Social media is just like real-life social activities: You won’t get much out of being a wallflower. In regarding to should employees be allowed to use social networking sites such as Facebook at work, or should they be banned? Fifty executives across a range of disciplines and industries debated the merits of allowing staff access to social networking from their desktops.
According to the “Social Networks vs. Management?” report from employment services firm Manpower, social networks are not just as a marketing tool, but it also as a liability for the business. Lost productivity, security problems and reputation issues can lead companies to restrict employee usage of social networks despite their usefulness.
Many companies are concerned that allowing social networking in the workplace could open the floodgates to staff wasting time on a massive scale, or perhaps expose firms to unnecessary security risks. And some companies are demand of regulatory compliance to take a tough line on social networking.

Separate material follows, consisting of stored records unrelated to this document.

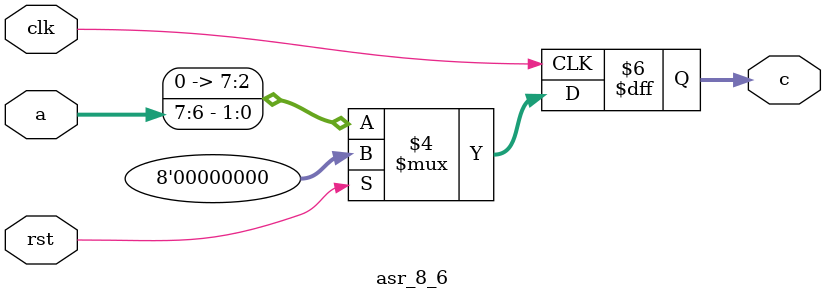
<source format=v>
module asr_8_6(
    a,
    c,
    clk,
    rst
);

input [7:0] a;
input clk, rst;
output [7:0] c;

always @ ( posedge clk )
begin
    case(rst)
        0: c = a >>> 6;
        default: c = 0;
    endcase
end

endmodule

</source>
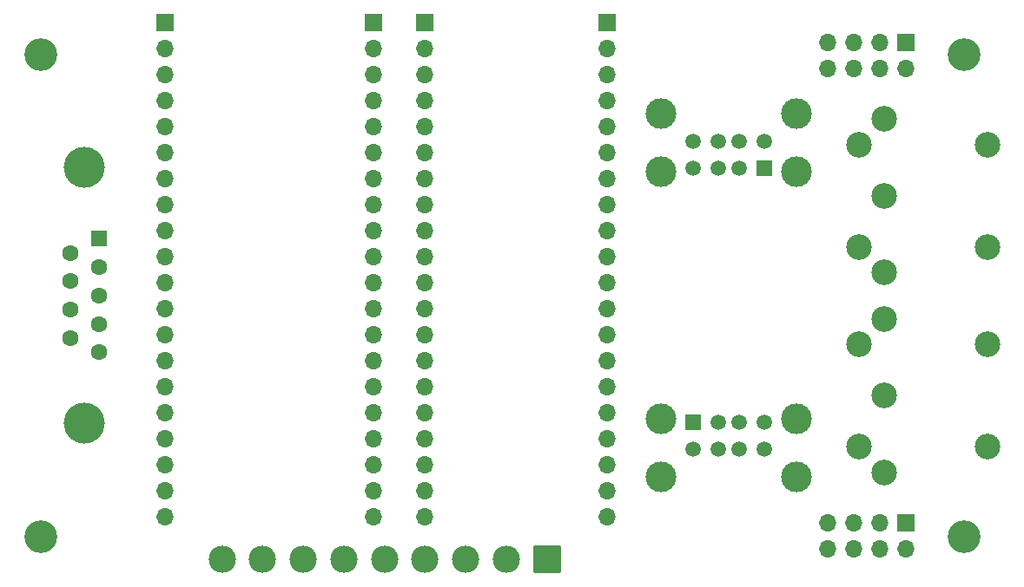
<source format=gbs>
G04 #@! TF.GenerationSoftware,KiCad,Pcbnew,8.0.4+dfsg-1*
G04 #@! TF.CreationDate,2025-02-26T12:03:38+01:00*
G04 #@! TF.ProjectId,MiSTeryShield20kRPiPico,4d695354-6572-4795-9368-69656c643230,V2*
G04 #@! TF.SameCoordinates,Original*
G04 #@! TF.FileFunction,Soldermask,Bot*
G04 #@! TF.FilePolarity,Negative*
%FSLAX46Y46*%
G04 Gerber Fmt 4.6, Leading zero omitted, Abs format (unit mm)*
G04 Created by KiCad (PCBNEW 8.0.4+dfsg-1) date 2025-02-26 12:03:38*
%MOMM*%
%LPD*%
G01*
G04 APERTURE LIST*
G04 Aperture macros list*
%AMRoundRect*
0 Rectangle with rounded corners*
0 $1 Rounding radius*
0 $2 $3 $4 $5 $6 $7 $8 $9 X,Y pos of 4 corners*
0 Add a 4 corners polygon primitive as box body*
4,1,4,$2,$3,$4,$5,$6,$7,$8,$9,$2,$3,0*
0 Add four circle primitives for the rounded corners*
1,1,$1+$1,$2,$3*
1,1,$1+$1,$4,$5*
1,1,$1+$1,$6,$7*
1,1,$1+$1,$8,$9*
0 Add four rect primitives between the rounded corners*
20,1,$1+$1,$2,$3,$4,$5,0*
20,1,$1+$1,$4,$5,$6,$7,0*
20,1,$1+$1,$6,$7,$8,$9,0*
20,1,$1+$1,$8,$9,$2,$3,0*%
G04 Aperture macros list end*
%ADD10RoundRect,0.063500X-1.270000X-1.270000X1.270000X-1.270000X1.270000X1.270000X-1.270000X1.270000X0*%
%ADD11C,2.667000*%
%ADD12R,1.700000X1.700000*%
%ADD13O,1.700000X1.700000*%
%ADD14C,3.200000*%
%ADD15C,4.000000*%
%ADD16R,1.600000X1.600000*%
%ADD17C,1.600000*%
%ADD18C,2.500000*%
%ADD19R,1.500000X1.500000*%
%ADD20C,1.500000*%
%ADD21C,3.000000*%
G04 APERTURE END LIST*
D10*
G04 #@! TO.C,J2*
X126232000Y-92850000D03*
D11*
X122272000Y-92850000D03*
X118312000Y-92850000D03*
X114352000Y-92850000D03*
X110392000Y-92850000D03*
X106432000Y-92850000D03*
X102472000Y-92850000D03*
X98512000Y-92850000D03*
X94552000Y-92850000D03*
G04 #@! TD*
D12*
G04 #@! TO.C,J9*
X132122000Y-40390000D03*
D13*
X132122000Y-42930000D03*
X132122000Y-45470000D03*
X132122000Y-48010000D03*
X132122000Y-50550000D03*
X132122000Y-53090000D03*
X132122000Y-55630000D03*
X132122000Y-58170000D03*
X132122000Y-60710000D03*
X132122000Y-63250000D03*
X132122000Y-65790000D03*
X132122000Y-68330000D03*
X132122000Y-70870000D03*
X132122000Y-73410000D03*
X132122000Y-75950000D03*
X132122000Y-78490000D03*
X132122000Y-81030000D03*
X132122000Y-83570000D03*
X132122000Y-86110000D03*
X132122000Y-88650000D03*
G04 #@! TD*
D12*
G04 #@! TO.C,J10*
X161232000Y-42400000D03*
D13*
X161232000Y-44940000D03*
X158692000Y-42400000D03*
X158692000Y-44940000D03*
X156152000Y-42400000D03*
X156152000Y-44940000D03*
X153612000Y-42400000D03*
X153612000Y-44940000D03*
G04 #@! TD*
D14*
G04 #@! TO.C,H3*
X166892000Y-90600000D03*
G04 #@! TD*
D15*
G04 #@! TO.C,J1*
X81152331Y-54590000D03*
X81152331Y-79590000D03*
D16*
X82572331Y-61550000D03*
D17*
X82572331Y-64320000D03*
X82572331Y-67090000D03*
X82572331Y-69860000D03*
X82572331Y-72630000D03*
X79732331Y-62935000D03*
X79732331Y-65705000D03*
X79732331Y-68475000D03*
X79732331Y-71245000D03*
G04 #@! TD*
D12*
G04 #@! TO.C,J3*
X161212000Y-89250000D03*
D13*
X161212000Y-91790000D03*
X158672000Y-89250000D03*
X158672000Y-91790000D03*
X156132000Y-89250000D03*
X156132000Y-91790000D03*
X153592000Y-89250000D03*
X153592000Y-91790000D03*
G04 #@! TD*
D14*
G04 #@! TO.C,H2*
X166892000Y-43600000D03*
G04 #@! TD*
D12*
G04 #@! TO.C,J4*
X89022000Y-40390000D03*
D13*
X89022000Y-42930000D03*
X89022000Y-45470000D03*
X89022000Y-48010000D03*
X89022000Y-50550000D03*
X89022000Y-53090000D03*
X89022000Y-55630000D03*
X89022000Y-58170000D03*
X89022000Y-60710000D03*
X89022000Y-63250000D03*
X89022000Y-65790000D03*
X89022000Y-68330000D03*
X89022000Y-70870000D03*
X89022000Y-73410000D03*
X89022000Y-75950000D03*
X89022000Y-78490000D03*
X89022000Y-81030000D03*
X89022000Y-83570000D03*
X89022000Y-86110000D03*
X89022000Y-88650000D03*
G04 #@! TD*
D18*
G04 #@! TO.C,J5*
X159142000Y-69350000D03*
X159142000Y-76850000D03*
X159142000Y-84350000D03*
X156642000Y-71850000D03*
X156642000Y-81850000D03*
X169142000Y-81850000D03*
X169142000Y-71850000D03*
G04 #@! TD*
D12*
G04 #@! TO.C,J8*
X114341000Y-40400000D03*
D13*
X114341000Y-42940000D03*
X114341000Y-45480000D03*
X114341000Y-48020000D03*
X114341000Y-50560000D03*
X114341000Y-53100000D03*
X114341000Y-55640000D03*
X114341000Y-58180000D03*
X114341000Y-60720000D03*
X114341000Y-63260000D03*
X114341000Y-65800000D03*
X114341000Y-68340000D03*
X114341000Y-70880000D03*
X114341000Y-73420000D03*
X114341000Y-75960000D03*
X114341000Y-78500000D03*
X114341000Y-81040000D03*
X114341000Y-83580000D03*
X114341000Y-86120000D03*
X114341000Y-88660000D03*
G04 #@! TD*
D12*
G04 #@! TO.C,J7*
X109342000Y-40390000D03*
D13*
X109342000Y-42930000D03*
X109342000Y-45470000D03*
X109342000Y-48010000D03*
X109342000Y-50550000D03*
X109342000Y-53090000D03*
X109342000Y-55630000D03*
X109342000Y-58170000D03*
X109342000Y-60710000D03*
X109342000Y-63250000D03*
X109342000Y-65790000D03*
X109342000Y-68330000D03*
X109342000Y-70870000D03*
X109342000Y-73410000D03*
X109342000Y-75950000D03*
X109342000Y-78490000D03*
X109342000Y-81030000D03*
X109342000Y-83570000D03*
X109342000Y-86110000D03*
X109342000Y-88650000D03*
G04 #@! TD*
D18*
G04 #@! TO.C,J6*
X159142000Y-49850000D03*
X159142000Y-57350000D03*
X159142000Y-64850000D03*
X156642000Y-52350000D03*
X156642000Y-62350000D03*
X169142000Y-62350000D03*
X169142000Y-52350000D03*
G04 #@! TD*
D19*
G04 #@! TO.C,J12*
X147442000Y-54680000D03*
D20*
X144942000Y-54680000D03*
X142942000Y-54680000D03*
X140442000Y-54680000D03*
X147442000Y-52060000D03*
X144942000Y-52060000D03*
X142942000Y-52060000D03*
X140442000Y-52060000D03*
D21*
X150512000Y-55030000D03*
X150512000Y-49350000D03*
X137372000Y-55030000D03*
X137372000Y-49350000D03*
G04 #@! TD*
D14*
G04 #@! TO.C,H1*
X76892000Y-43600000D03*
G04 #@! TD*
G04 #@! TO.C,H4*
X76892000Y-90600000D03*
G04 #@! TD*
D19*
G04 #@! TO.C,J11*
X140442000Y-79470000D03*
D20*
X142942000Y-79470000D03*
X144942000Y-79470000D03*
X147442000Y-79470000D03*
X140442000Y-82090000D03*
X142942000Y-82090000D03*
X144942000Y-82090000D03*
X147442000Y-82090000D03*
D21*
X137372000Y-79120000D03*
X137372000Y-84800000D03*
X150512000Y-79120000D03*
X150512000Y-84800000D03*
G04 #@! TD*
M02*

</source>
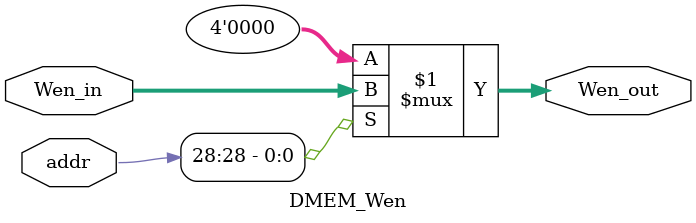
<source format=v>
module DMEM_Wen(
    input   [3:0]   Wen_in,
    input   [31:0]  addr,
    output  [3:0]   Wen_out
);

    //When addr[28] == 1'b1,can write to DMEM
    assign Wen_out = (addr[28])?Wen_in:4'h0;

endmodule

</source>
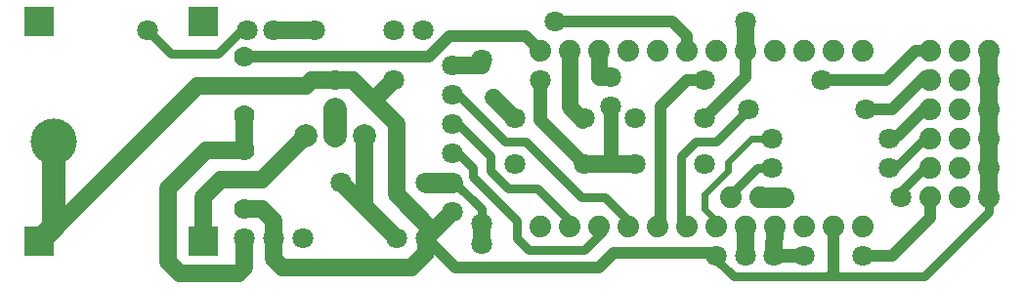
<source format=gtl>
G04 ---------------------------- Layer name :TOP LAYER*
G04 EasyEDA v5.7.26, Thu, 04 Oct 2018 12:13:59 GMT*
G04 e11fa12ddf3342f3b0456b56dc4c62e0*
G04 Gerber Generator version 0.2*
G04 Scale: 100 percent, Rotated: No, Reflected: No *
G04 Dimensions in millimeters *
G04 leading zeros omitted , absolute positions ,3 integer and 3 decimal *
%FSLAX33Y33*%
%MOMM*%
G90*
G71D02*

%ADD10C,0.499999*%
%ADD11C,0.999998*%
%ADD12C,0.799998*%
%ADD13C,1.499997*%
%ADD14C,1.799996*%
%ADD15C,0.599999*%
%ADD16C,1.399997*%
%ADD17C,1.299997*%
%ADD18C,1.199998*%
%ADD19C,1.999996*%
%ADD20C,1.880006*%
%ADD21C,1.778000*%
%ADD22C,1.879600*%
%ADD23R,2.540000X2.540000*%
%ADD24C,3.999992*%

%LPD*%
G54D11*
G01X79756Y7874D02*
G01X79756Y6096D01*
G01X76454Y2794D01*
G01X73914Y2794D01*
G54D12*
G01X79502Y10668D02*
G01X76962Y8128D01*
G01X79756Y12954D02*
G01X79248Y12954D01*
G01X76454Y10160D01*
G01X76200Y10414D01*
G54D11*
G01X79502Y15748D02*
G01X76962Y13208D01*
G01X79756Y20574D02*
G01X78486Y20574D01*
G01X75946Y18034D01*
G01X70358Y18034D01*
G54D13*
G01X84836Y20574D02*
G01X84836Y18034D01*
G01X84836Y18034D02*
G01X84836Y15494D01*
G01X84836Y15494D02*
G01X84836Y12954D01*
G01X84836Y12954D02*
G01X84836Y10414D01*
G01X84836Y7874D02*
G01X84836Y10414D01*
G01X63754Y5334D02*
G01X63754Y2794D01*
G54D14*
G01X65024Y7874D02*
G01X67056Y7874D01*
G54D11*
G01X79756Y18034D02*
G01X79375Y18415D01*
G01X76454Y15494D01*
G01X74168Y15494D01*
G54D12*
G01X62484Y7874D02*
G01X62357Y8001D01*
G01X64770Y10414D01*
G01X66040Y10414D01*
G54D15*
G01X66040Y12954D02*
G01X64262Y12954D01*
G01X62230Y10922D01*
G01X62230Y10160D01*
G01X60198Y8128D01*
G01X60198Y6858D01*
G01X61468Y5588D01*
G01X61214Y5334D01*
G54D12*
G01X64008Y15494D02*
G01X61214Y12700D01*
G01X59436Y12700D01*
G01X58166Y11430D01*
G01X58166Y5334D01*
G01X58674Y5334D01*
G54D11*
G01X60198Y18034D02*
G01X58674Y18034D01*
G01X56388Y15748D01*
G01X56388Y5588D01*
G01X56134Y5334D01*
G01X60198Y14732D02*
G01X63754Y18288D01*
G01X63754Y20574D01*
G54D16*
G01X49784Y14732D02*
G01X49657Y14605D01*
G01X48514Y15748D01*
G01X48514Y20574D01*
G01X52070Y18288D02*
G01X51054Y18288D01*
G01X51054Y20574D01*
G54D13*
G01X54198Y10731D02*
G01X49784Y10731D01*
G54D17*
G01X52070Y15748D02*
G01X52070Y10815D01*
G01X52011Y10731D01*
G54D12*
G01X38354Y11684D02*
G01X38862Y11684D01*
G01X40132Y10414D01*
G01X40132Y9652D01*
G01X43942Y5842D01*
G01X43942Y4318D01*
G01X44958Y3302D01*
G01X49784Y3302D01*
G01X51435Y4953D01*
G01X51054Y5334D01*
G01X38354Y14224D02*
G01X38862Y14224D01*
G01X41656Y11430D01*
G01X41656Y10160D01*
G01X43180Y8636D01*
G01X45720Y8636D01*
G01X48514Y5842D01*
G01X48514Y5334D01*
G01X38354Y16764D02*
G01X38862Y16764D01*
G01X42926Y12700D01*
G01X44704Y12700D01*
G01X49530Y7874D01*
G01X51562Y7874D01*
G01X53848Y5588D01*
G01X53594Y5334D01*
G54D13*
G01X16764Y4064D02*
G01X16764Y7874D01*
G01X18288Y9398D01*
G01X21844Y9398D01*
G01X25654Y13208D01*
G01X30734Y13208D02*
G01X30734Y7112D01*
G01X33528Y4318D01*
G01X20320Y6858D02*
G01X21844Y6858D01*
G01X22860Y5842D01*
G01X22860Y4318D01*
G01X20320Y11938D02*
G01X17018Y11938D01*
G01X13716Y8636D01*
G01X13716Y2286D01*
G01X14732Y1270D01*
G01X19812Y1270D01*
G01X20320Y1778D01*
G01X20320Y4318D01*
G01X20320Y11938D02*
G01X20320Y14986D01*
G54D11*
G01X20320Y20066D02*
G01X36322Y20066D01*
G01X38100Y21844D01*
G01X44704Y21844D01*
G01X45974Y20574D01*
G54D13*
G01X2540Y4064D02*
G01X2794Y4064D01*
G01X16256Y17526D01*
G01X25654Y17526D01*
G01X26162Y18034D01*
G01X29718Y18034D01*
G01X33528Y14224D01*
G01X33528Y8128D01*
G01X36703Y4953D01*
G01X36068Y4318D01*
G01X38354Y6604D02*
G01X36068Y4318D01*
G01X22860Y4318D02*
G01X22860Y2540D01*
G01X23622Y1778D01*
G01X34798Y1778D01*
G01X36068Y3048D01*
G01X36068Y4318D01*
G54D14*
G01X36068Y9144D02*
G01X38354Y9144D01*
G54D11*
G01X61214Y3048D02*
G01X52324Y3048D01*
G01X51054Y1778D01*
G01X38608Y1778D01*
G01X36068Y4318D01*
G54D12*
G01X40894Y5588D02*
G01X40894Y6858D01*
G01X38481Y9271D01*
G01X38354Y9144D01*
G54D18*
G01X45974Y18034D02*
G01X45974Y14541D01*
G01X49784Y10731D01*
G54D13*
G01X33274Y18034D02*
G01X31496Y16256D01*
G01X31496Y16256D01*
G01X28702Y9144D02*
G01X30734Y7112D01*
G54D10*
G01X66212Y2794D02*
G01X68834Y2794D01*
G54D13*
G01X66294Y5334D02*
G01X66294Y5252D01*
G01X66212Y3048D01*
G54D18*
G01X66212Y2794D02*
G01X68834Y2794D01*
G54D11*
G01X47244Y23114D02*
G01X57404Y23114D01*
G01X58674Y21844D01*
G01X58674Y20574D01*
G54D13*
G01X40894Y19812D02*
G01X40894Y19304D01*
G01X38354Y19304D01*
G54D19*
G01X28194Y15494D02*
G01X28194Y13208D01*
G54D12*
G01X61214Y2794D02*
G01X61087Y2667D01*
G01X62738Y1016D01*
G01X79248Y1016D01*
G01X84836Y6604D01*
G01X84836Y7874D01*
G54D11*
G01X71374Y5334D02*
G01X71374Y1270D01*
G01X71264Y1270D01*
G54D19*
G01X3810Y12700D02*
G01X3810Y5334D01*
G01X2540Y4064D01*
G54D13*
G01X40894Y3810D02*
G01X40894Y5588D01*
G01X43784Y14732D02*
G01X43688Y14732D01*
G01X41910Y16510D01*
G01X63754Y20574D02*
G01X63754Y23114D01*
G01X26416Y22352D02*
G01X22860Y22352D01*
G54D12*
G01X20574Y22352D02*
G01X20066Y22352D01*
G01X18034Y20320D01*
G01X13970Y20320D01*
G01X11938Y22352D01*
G54D20*
G01X65024Y7874D03*
G01X62484Y7874D03*
G54D19*
G01X30734Y13208D03*
G01X28194Y13208D03*
G01X25654Y13208D03*
G54D21*
G01X20320Y6858D03*
G01X20320Y11938D03*
G01X20320Y14986D03*
G01X20320Y20066D03*
G54D14*
G01X61214Y2794D03*
G01X66212Y2794D03*
G01X52070Y18288D03*
G01X52070Y15748D03*
G01X49784Y14732D03*
G01X43784Y14732D03*
G01X49784Y10731D03*
G01X43784Y10731D03*
G01X60198Y14732D03*
G01X54198Y14732D03*
G01X60198Y10731D03*
G01X54198Y10731D03*
G54D22*
G01X45974Y5334D03*
G01X48514Y5334D03*
G01X51054Y5334D03*
G01X53594Y5334D03*
G01X56134Y5334D03*
G01X58674Y5334D03*
G01X61214Y5334D03*
G01X63754Y5334D03*
G01X66294Y5334D03*
G01X68834Y5334D03*
G01X71374Y5334D03*
G01X73914Y5334D03*
G01X73914Y20574D03*
G01X71374Y20574D03*
G01X68834Y20574D03*
G01X66294Y20574D03*
G01X63754Y20574D03*
G01X61214Y20574D03*
G01X58674Y20574D03*
G01X56134Y20574D03*
G01X53594Y20574D03*
G01X51054Y20574D03*
G01X48514Y20574D03*
G01X45974Y20574D03*
G54D14*
G01X60198Y18034D03*
G01X70358Y18034D03*
G01X64008Y15494D03*
G01X74168Y15494D03*
G01X66040Y12954D03*
G01X76200Y12954D03*
G01X66040Y10414D03*
G01X76200Y10414D03*
G01X67056Y7874D03*
G01X77216Y7874D03*
G01X63754Y2794D03*
G01X73914Y2794D03*
G54D22*
G01X79756Y20574D03*
G01X82296Y20574D03*
G01X84836Y20574D03*
G01X79756Y18034D03*
G01X82296Y18034D03*
G01X84836Y18034D03*
G01X79756Y15494D03*
G01X82296Y15494D03*
G01X84836Y15494D03*
G01X79756Y12954D03*
G01X82296Y12954D03*
G01X84836Y12954D03*
G01X79756Y10414D03*
G01X82296Y10414D03*
G01X84836Y10414D03*
G01X79756Y7874D03*
G01X82296Y7874D03*
G01X84836Y7874D03*
G54D14*
G01X20574Y22352D03*
G01X22860Y22352D03*
G01X33274Y22352D03*
G01X35814Y22352D03*
G01X20320Y4318D03*
G01X22860Y4318D03*
G01X25400Y4318D03*
G01X33528Y4318D03*
G01X36068Y4318D03*
G54D23*
G01X2540Y4064D03*
G01X16764Y4064D03*
G01X2540Y23114D03*
G01X16764Y23114D03*
G54D14*
G01X38354Y19304D03*
G01X38354Y16764D03*
G01X38354Y14224D03*
G01X38354Y11684D03*
G01X38354Y9144D03*
G01X38354Y6604D03*
G01X28702Y9144D03*
G01X36068Y9144D03*
G01X40894Y3810D03*
G01X45974Y18034D03*
G01X33274Y18034D03*
G01X68834Y2794D03*
G01X47244Y23114D03*
G01X40894Y19812D03*
G01X28194Y18034D03*
G01X28194Y15494D03*
G54D24*
G01X3810Y12700D03*
G54D14*
G01X40894Y5588D03*
G01X63754Y23114D03*
G01X11938Y22352D03*
G01X26416Y22352D03*
M00*
M02*

</source>
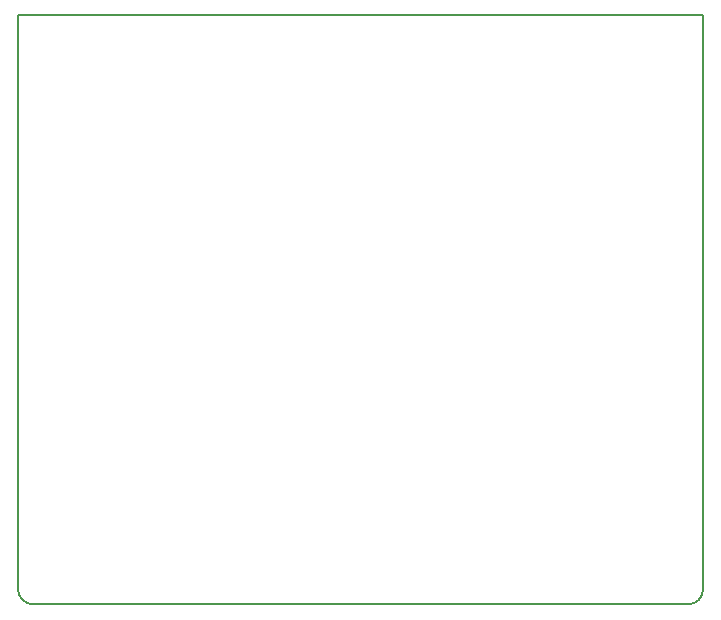
<source format=gbr>
G04 #@! TF.GenerationSoftware,KiCad,Pcbnew,5.0.2-bee76a0~70~ubuntu18.04.1*
G04 #@! TF.CreationDate,2021-04-24T13:54:54-04:00*
G04 #@! TF.ProjectId,SimpleC64Cart,53696d70-6c65-4433-9634-436172742e6b,rev?*
G04 #@! TF.SameCoordinates,Original*
G04 #@! TF.FileFunction,Profile,NP*
%FSLAX46Y46*%
G04 Gerber Fmt 4.6, Leading zero omitted, Abs format (unit mm)*
G04 Created by KiCad (PCBNEW 5.0.2-bee76a0~70~ubuntu18.04.1) date Sat 24 Apr 2021 01:54:54 PM EDT*
%MOMM*%
%LPD*%
G01*
G04 APERTURE LIST*
%ADD10C,0.150000*%
G04 APERTURE END LIST*
D10*
X119501100Y-79556100D02*
X119501100Y-128181100D01*
X120770000Y-129450000D02*
G75*
G02X119500000Y-128180000I0J1270000D01*
G01*
X120771100Y-129451100D02*
X176231100Y-129451100D01*
X177500000Y-128180000D02*
G75*
G02X176230000Y-129450000I-1270000J0D01*
G01*
X177501100Y-128181100D02*
X177501100Y-79556100D01*
X177501100Y-79556100D02*
X119501100Y-79556100D01*
M02*

</source>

In recent eMarketer’s report toward the number of companies that have policy for employee use of social networks. The interesting thing to see is in the worldwide, only one-fifth of the companies surveyed had a formal policy for employee use of external social networking sites. Firms in the Americas and Asia-Pacific were somewhat ahead on this front, but the majority of respondents in all regions had no policy in place. Among companies that did have a policy, 63% claimed it was effective in combating lost productivity.
Beside the lost productivity issue, reputation management is another potential problem associated with social media use. According to emarketer, despite stories about people being fired for committing social networking gaffes, just 4% of companies worldwide said their reputation had been hurt by employee use of social networks.
Rob Koplowitz, principal analyst at Forrester Research, said businesses allowing unrestricted access must be aware of potential security and reputation threats, and advised companies to develop strong acceptable-use polices.
However, Manpower warned that management should be willing to harness social media to increase productivity, rather than fearing it as a time waster, providing access to social networking at work will be essential if firms want to compete for top talent among a generation who have grown used to using it for communication.
“Corporate governance processes should not limit the creative and value-adding activities of employees,” the report says. “Rather, they should develop an atmosphere and promote a corporate culture that encourages such efforts.”